■ TASK REQUIREMENTS: If a line of the records holds the word "because", copy it out.
──────────────────────────────
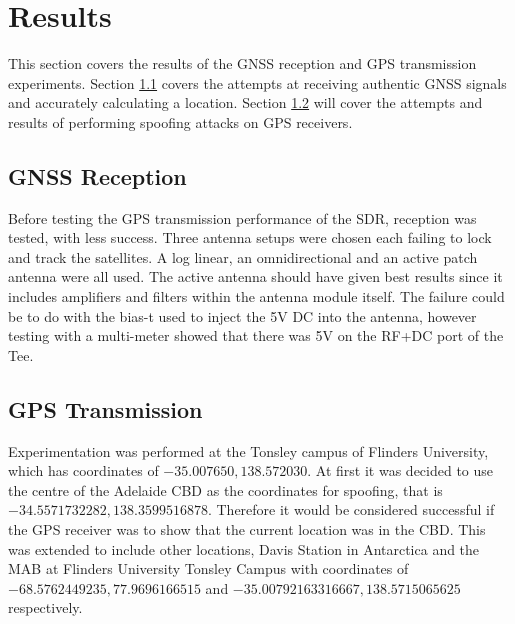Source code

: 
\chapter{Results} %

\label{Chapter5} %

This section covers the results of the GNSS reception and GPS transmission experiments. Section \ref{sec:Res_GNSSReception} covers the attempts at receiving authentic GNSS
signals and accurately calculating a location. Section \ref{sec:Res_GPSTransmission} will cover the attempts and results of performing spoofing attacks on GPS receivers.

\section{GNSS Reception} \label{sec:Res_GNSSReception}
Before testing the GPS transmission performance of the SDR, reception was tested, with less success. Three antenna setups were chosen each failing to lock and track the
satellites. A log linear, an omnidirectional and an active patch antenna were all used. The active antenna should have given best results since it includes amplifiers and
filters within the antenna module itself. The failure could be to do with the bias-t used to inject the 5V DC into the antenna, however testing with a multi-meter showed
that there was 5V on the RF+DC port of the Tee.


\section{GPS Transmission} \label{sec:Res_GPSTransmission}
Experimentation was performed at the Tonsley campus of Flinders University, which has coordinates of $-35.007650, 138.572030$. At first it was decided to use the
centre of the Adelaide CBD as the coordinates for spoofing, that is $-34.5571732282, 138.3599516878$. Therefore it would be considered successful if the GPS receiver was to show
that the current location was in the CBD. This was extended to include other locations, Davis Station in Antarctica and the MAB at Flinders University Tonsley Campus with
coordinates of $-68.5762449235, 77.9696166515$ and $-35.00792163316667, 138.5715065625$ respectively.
──────────────────────────────
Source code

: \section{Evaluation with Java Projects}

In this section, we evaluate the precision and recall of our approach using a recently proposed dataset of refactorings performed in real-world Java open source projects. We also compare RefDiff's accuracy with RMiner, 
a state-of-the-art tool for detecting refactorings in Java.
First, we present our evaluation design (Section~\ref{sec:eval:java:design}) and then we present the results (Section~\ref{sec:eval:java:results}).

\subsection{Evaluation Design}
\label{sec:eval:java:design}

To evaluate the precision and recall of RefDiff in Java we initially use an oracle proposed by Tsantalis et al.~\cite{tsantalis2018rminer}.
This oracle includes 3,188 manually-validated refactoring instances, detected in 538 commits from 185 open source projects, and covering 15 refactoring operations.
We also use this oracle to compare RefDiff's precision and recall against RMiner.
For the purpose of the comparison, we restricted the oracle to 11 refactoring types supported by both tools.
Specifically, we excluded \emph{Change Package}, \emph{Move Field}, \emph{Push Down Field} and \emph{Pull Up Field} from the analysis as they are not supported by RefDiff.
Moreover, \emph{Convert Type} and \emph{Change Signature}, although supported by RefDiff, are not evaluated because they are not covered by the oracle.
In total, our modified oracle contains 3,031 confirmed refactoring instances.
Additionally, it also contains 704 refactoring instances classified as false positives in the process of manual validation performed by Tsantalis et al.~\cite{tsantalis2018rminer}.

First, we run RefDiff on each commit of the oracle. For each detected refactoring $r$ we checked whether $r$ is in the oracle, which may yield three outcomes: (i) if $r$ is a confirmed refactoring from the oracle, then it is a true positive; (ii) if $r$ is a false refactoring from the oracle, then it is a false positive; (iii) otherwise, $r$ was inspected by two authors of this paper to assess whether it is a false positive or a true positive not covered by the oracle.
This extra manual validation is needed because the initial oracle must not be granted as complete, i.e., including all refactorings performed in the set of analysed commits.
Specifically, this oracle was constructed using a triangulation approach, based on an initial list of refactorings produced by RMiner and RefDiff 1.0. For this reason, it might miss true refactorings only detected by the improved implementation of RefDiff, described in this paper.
──────────────────────────────
■ SOLUTION:
Moreover, \emph{Convert Type} and \emph{Change Signature}, although supported by RefDiff, are not evaluated because they are not covered by the oracle.
This extra manual validation is needed because the initial oracle must not be granted as complete, i.e., including all refactorings performed in the set of analysed commits.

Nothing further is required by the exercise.